I had also spent a few dollars in computing time on Amazon Web Services to find out this. Experimentation can be a bit expensive. (Index: If you have a limited budget, do not use “AutoPilot” mode.)

We had tried several approaches to analyze our collection of 11,000 titles from 5,500 title tests: half winners, half losers. First, we had taken the entire corpus as comma separated values ​​and tried a “Hail Mary” (or, as I see it in retrospect, a “Leeroy Jenkins”) with the Autopilot tool. in AWS SageMaker Studio. This came back with a validation accuracy score of 53 percent.
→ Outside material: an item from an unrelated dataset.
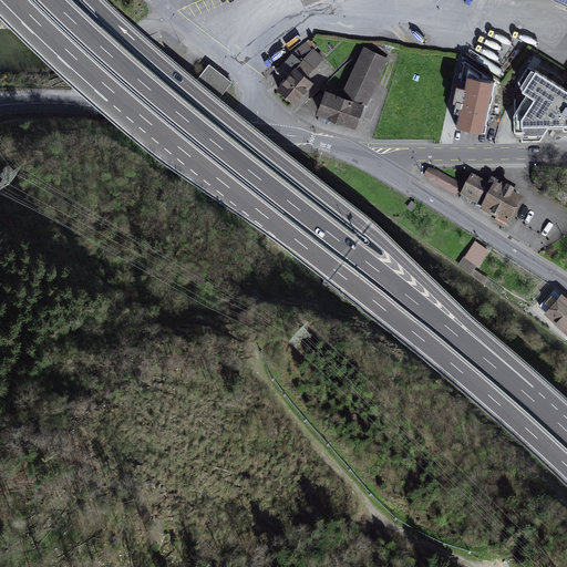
[(286,76),(277,88),(295,103),(313,81),(307,74),(325,58),(315,49),(318,45),(312,41),(310,41),(309,40),(292,52),(277,69),(286,76)]
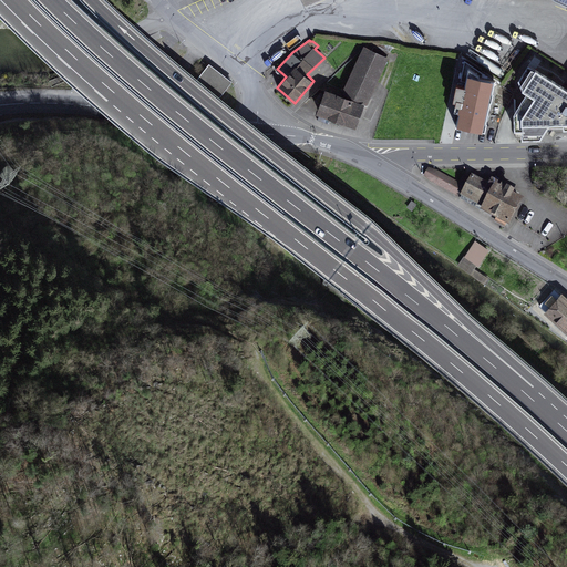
[(389,57),(363,44),(342,92),(364,103),(367,104),(389,57)]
This turns out not to be that bad, in retrospect, because when I used a model designed specifically for natural language processing, BlazingText from AWS, the result was 49% accuracy, or even worse than a draw. . (If much of that sounds absurd, by the way, I recommend revisiting Part 2, where I go over these tools in much more detail.)

It was both a little heartwarming and also a little disheartening that AWS technical evangelist Julien Simon had the same bad luck with our data. Trying an alternative model with our dataset in binary classification mode only yielded an accuracy rate of 53-54%. So now it was time to figure out what was going on and if we could fix it with a few adjustments to the learning model. If not, maybe it’s time to take a whole different approach.